Task brief: Would you copy every line of the listing below that includes the word "개인정보를"?

Dataset entries:
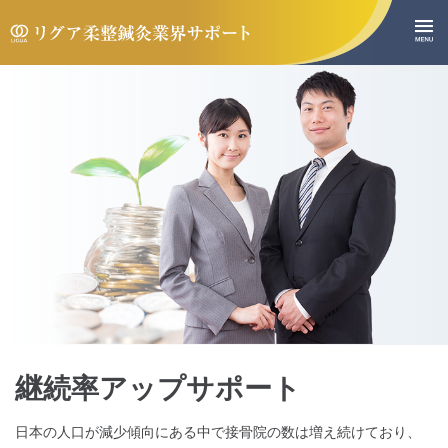
継続率アップサポート
日本の人口が減少傾向にある中で接骨院の数は増え続けており、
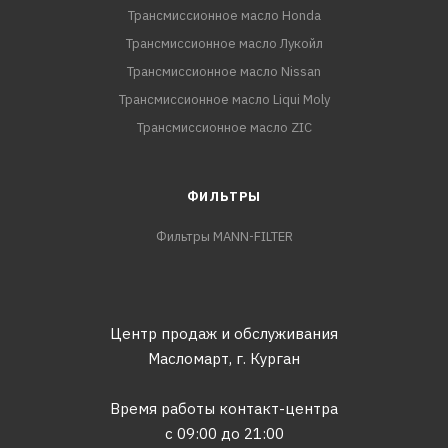
Трансмиссионное масло Honda
Трансмиссионное масло Лукойл
Трансмиссионное масло Nissan
Трансмиссионное масло Liqui Moly
Трансмиссионное масло ZIC
ФИЛЬТРЫ
Фильтры MANN-FILTER
Центр продаж и обслуживания
Масломарт,
г. Курган
Время работы контакт-центра
с 09:00 до 21:00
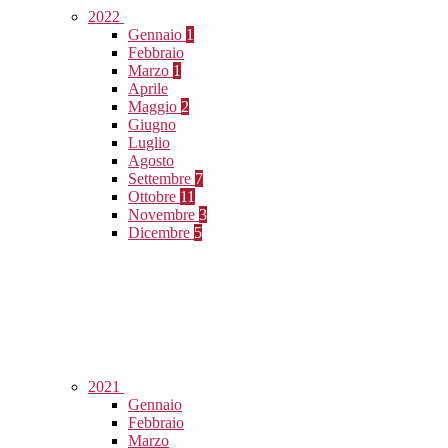
2022
Gennaio
1
Febbraio
Marzo
1
Aprile
Maggio
2
Giugno
Luglio
Agosto
Settembre
7
Ottobre
11
Novembre
3
Dicembre
5
2021
Gennaio
Febbraio
Marzo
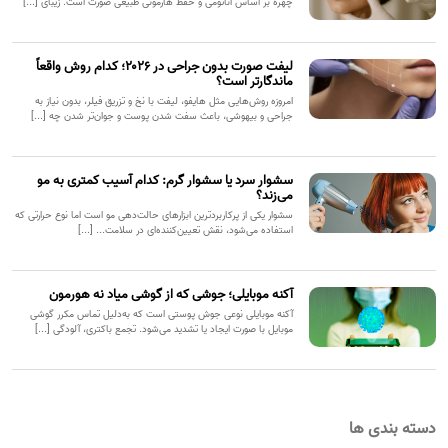
چهره بر اساس آناتومی و حفظ هارمونی طبیعی صورت است. زیبای [...]
لیفت صورت بدون جراحی در ۲۰۲۶؛ کدام روش واقعاً
ماندگارتر است؟
امروزه روش‌هایی مثل هایفو، لیفت با نخ و تزریق فیلر، بدون نیاز به
جراحی و بیهوشی، باعث سفت شدن پوست و جوان‌تر شدن چه [...]
سشوار سرد یا سشوار گرم: کدام آسیب کمتری به مو
می‌زند؟
سشوار یکی از پرکاربردترین ابزارهای حالت‌دهی مو است اما نوع حرارتی که
استفاده می‌شود، نقش تعیین‌کننده‌ای در سلامت... [...]
آکنه موبایلی؛ جوشی که از گوشی میاد نه هورمون
آکنه موبایلی نوعی جوش پوستی است که به‌دلیل تماس مکرر گوشی
موبایل با صورت ایجاد یا تشدید می‌شود. تجمع باکتری، آلودگی [...]
دسته بندی ها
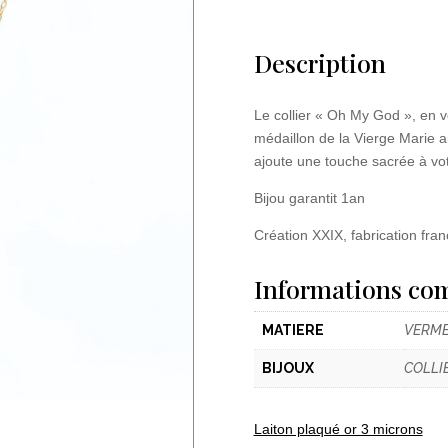
Description
Le collier « Oh My God », en v
médaillon de la Vierge Marie ai
ajoute une touche sacrée à vot
Bijou garantit 1an
Création XXIX, fabrication fran
Informations co
MATIERE
VERME
BIJOUX
COLLI
Laiton plaqué or 3 microns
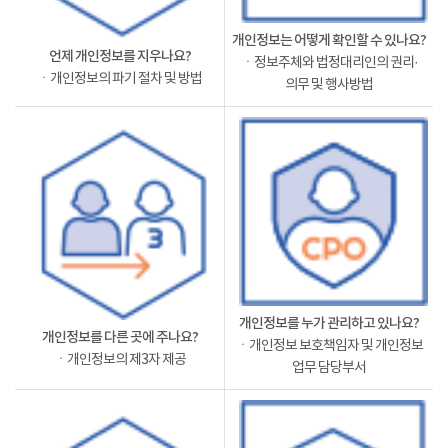
개인정보는 어떻게 확인할 수 있나요?
언제 개인정보를 지우나요?
ㆍ정보주체와 법정대리인의 권리·
ㆍ개인정보의 파기 절차 및 방법
의무 및 행사방법
개인정보를 누가 관리하고 있나요?
개인정보를 다른 곳에 주나요?
ㆍ개인정보 보호책임자 및 개인정보
ㆍ개인정보의 제3자 제공
업무 담당부서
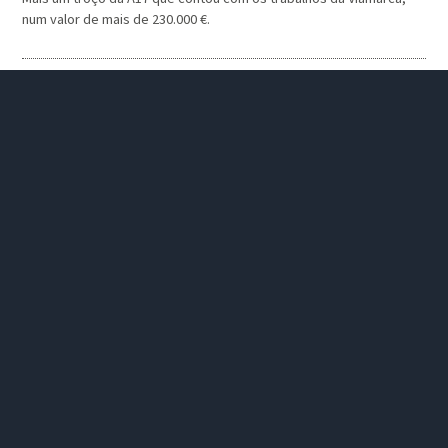
num valor de mais de 230.000 €.
Município de Carregal do Sal
Tipo
Obras Institucionais
SINALIZAÇÃO HORIZONTAL NO CONCELHO DE CARREGAL DO SAL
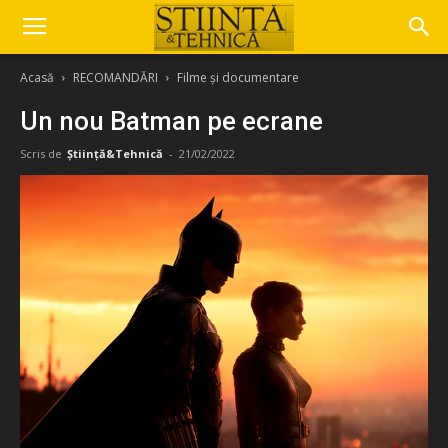
Acasă
RECOMANDĂRI
Filme și documentare
Un nou Batman pe ecrane
Scris de
Știință&Tehnică
-
21/02/2022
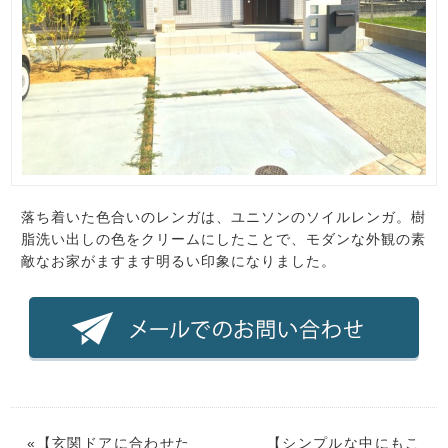
落ち着いた色合いのレンガは、ユニソンのソイルレンガ。樹
脂洗い出しの色をクリームにしたことで、モダンな外観の素
敵なお家がますます明るい印象になりました。
«【
玄関ドアに合わせた
【
シンプルな中にもこ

Task response:
언제 개인정보를 지우나요?
개인정보를 누가 관리하고 있나요?
개인정보를 다른 곳에 주나요?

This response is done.